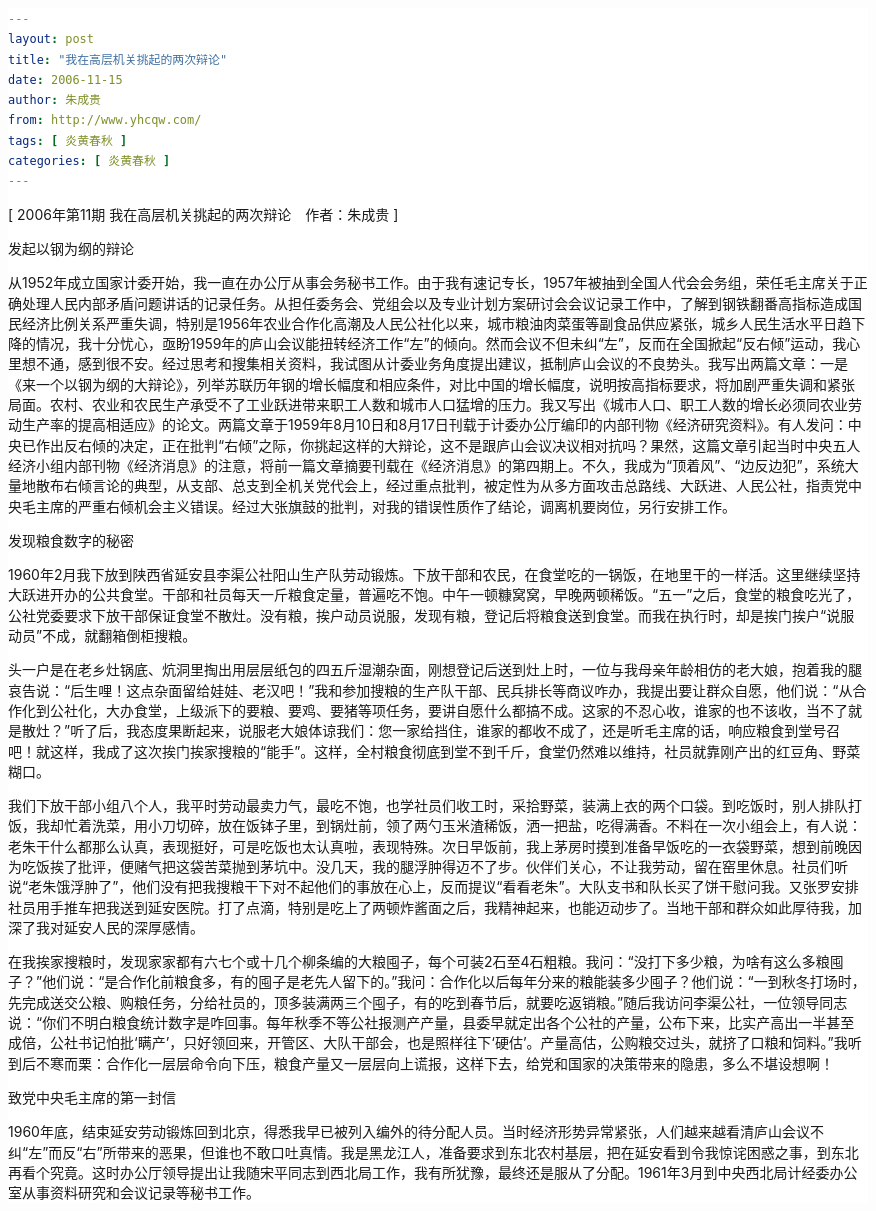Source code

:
 ```yaml
---
layout: post
title: "我在高层机关挑起的两次辩论"
date: 2006-11-15
author: 朱成贵
from: http://www.yhcqw.com/
tags: [ 炎黄春秋 ]
categories: [ 炎黄春秋 ]
---
```



[ 2006年第11期 我在高层机关挑起的两次辩论　作者：朱成贵 ]

发起以钢为纲的辩论


从1952年成立国家计委开始，我一直在办公厅从事会务秘书工作。由于我有速记专长，1957年被抽到全国人代会会务组，荣任毛主席关于正确处理人民内部矛盾问题讲话的记录任务。从担任委务会、党组会以及专业计划方案研讨会会议记录工作中，了解到钢铁翻番高指标造成国民经济比例关系严重失调，特别是1956年农业合作化高潮及人民公社化以来，城市粮油肉菜蛋等副食品供应紧张，城乡人民生活水平日趋下降的情况，我十分忧心，亟盼1959年的庐山会议能扭转经济工作“左”的倾向。然而会议不但未纠“左”，反而在全国掀起“反右倾”运动，我心里想不通，感到很不安。经过思考和搜集相关资料，我试图从计委业务角度提出建议，抵制庐山会议的不良势头。我写出两篇文章：一是《来一个以钢为纲的大辩论》，列举苏联历年钢的增长幅度和相应条件，对比中国的增长幅度，说明按高指标要求，将加剧严重失调和紧张局面。农村、农业和农民生产承受不了工业跃进带来职工人数和城市人口猛增的压力。我又写出《城市人口、职工人数的增长必须同农业劳动生产率的提高相适应》的论文。两篇文章于1959年8月10日和8月17日刊载于计委办公厅编印的内部刊物《经济研究资料》。有人发问：中央已作出反右倾的决定，正在批判“右倾”之际，你挑起这样的大辩论，这不是跟庐山会议决议相对抗吗？果然，这篇文章引起当时中央五人经济小组内部刊物《经济消息》的注意，将前一篇文章摘要刊载在《经济消息》的第四期上。不久，我成为“顶着风”、“边反边犯”，系统大量地散布右倾言论的典型，从支部、总支到全机关党代会上，经过重点批判，被定性为从多方面攻击总路线、大跃进、人民公社，指责党中央毛主席的严重右倾机会主义错误。经过大张旗鼓的批判，对我的错误性质作了结论，调离机要岗位，另行安排工作。

发现粮食数字的秘密


1960年2月我下放到陕西省延安县李渠公社阳山生产队劳动锻炼。下放干部和农民，在食堂吃的一锅饭，在地里干的一样活。这里继续坚持大跃进开办的公共食堂。干部和社员每天一斤粮食定量，普遍吃不饱。中午一顿糠窝窝，早晚两顿稀饭。“五一”之后，食堂的粮食吃光了，公社党委要求下放干部保证食堂不散灶。没有粮，挨户动员说服，发现有粮，登记后将粮食送到食堂。而我在执行时，却是挨门挨户“说服动员”不成，就翻箱倒柜搜粮。


头一户是在老乡灶锅底、炕洞里掏出用层层纸包的四五斤湿潮杂面，刚想登记后送到灶上时，一位与我母亲年龄相仿的老大娘，抱着我的腿哀告说：“后生哩！这点杂面留给娃娃、老汉吧！”我和参加搜粮的生产队干部、民兵排长等商议咋办，我提出要让群众自愿，他们说：“从合作化到公社化，大办食堂，上级派下的要粮、要鸡、要猪等项任务，要讲自愿什么都搞不成。这家的不忍心收，谁家的也不该收，当不了就是散灶？”听了后，我态度果断起来，说服老大娘体谅我们：您一家给挡住，谁家的都收不成了，还是听毛主席的话，响应粮食到堂号召吧！就这样，我成了这次挨门挨家搜粮的“能手”。这样，全村粮食彻底到堂不到千斤，食堂仍然难以维持，社员就靠刚产出的红豆角、野菜糊口。


我们下放干部小组八个人，我平时劳动最卖力气，最吃不饱，也学社员们收工时，采拾野菜，装满上衣的两个口袋。到吃饭时，别人排队打饭，我却忙着洗菜，用小刀切碎，放在饭钵子里，到锅灶前，领了两勺玉米渣稀饭，洒一把盐，吃得满香。不料在一次小组会上，有人说：老朱干什么都那么认真，表现挺好，可是吃饭也太认真啦，表现特殊。次日早饭前，我上茅房时摸到准备早饭吃的一衣袋野菜，想到前晚因为吃饭挨了批评，便赌气把这袋苦菜抛到茅坑中。没几天，我的腿浮肿得迈不了步。伙伴们关心，不让我劳动，留在窑里休息。社员们听说“老朱饿浮肿了”，他们没有把我搜粮干下对不起他们的事放在心上，反而提议“看看老朱”。大队支书和队长买了饼干慰问我。又张罗安排社员用手推车把我送到延安医院。打了点滴，特别是吃上了两顿炸酱面之后，我精神起来，也能迈动步了。当地干部和群众如此厚待我，加深了我对延安人民的深厚感情。


在我挨家搜粮时，发现家家都有六七个或十几个柳条编的大粮囤子，每个可装2石至4石粗粮。我问：“没打下多少粮，为啥有这么多粮囤子？”他们说：“是合作化前粮食多，有的囤子是老先人留下的。”我问：合作化以后每年分来的粮能装多少囤子？他们说：“一到秋冬打场时，先完成送交公粮、购粮任务，分给社员的，顶多装满两三个囤子，有的吃到春节后，就要吃返销粮。”随后我访问李渠公社，一位领导同志说：“你们不明白粮食统计数字是咋回事。每年秋季不等公社报测产产量，县委早就定出各个公社的产量，公布下来，比实产高出一半甚至成倍，公社书记怕批‘瞒产’，只好领回来，开管区、大队干部会，也是照样往下‘硬估’。产量高估，公购粮交过头，就挤了口粮和饲料。”我听到后不寒而栗：合作化一层层命令向下压，粮食产量又一层层向上谎报，这样下去，给党和国家的决策带来的隐患，多么不堪设想啊！

致党中央毛主席的第一封信


1960年底，结束延安劳动锻炼回到北京，得悉我早已被列入编外的待分配人员。当时经济形势异常紧张，人们越来越看清庐山会议不纠“左”而反“右”所带来的恶果，但谁也不敢口吐真情。我是黑龙江人，准备要求到东北农村基层，把在延安看到令我惊诧困惑之事，到东北再看个究竟。这时办公厅领导提出让我随宋平同志到西北局工作，我有所犹豫，最终还是服从了分配。1961年3月到中央西北局计经委办公室从事资料研究和会议记录等秘书工作。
_____
## [WHAT TO WORK ON]
Where a line of the data holds "我在高层机关挑起的两次辩论", show that line.

## [SOLUTION]
title: "我在高层机关挑起的两次辩论"
[ 2006年第11期 我在高层机关挑起的两次辩论　作者：朱成贵 ]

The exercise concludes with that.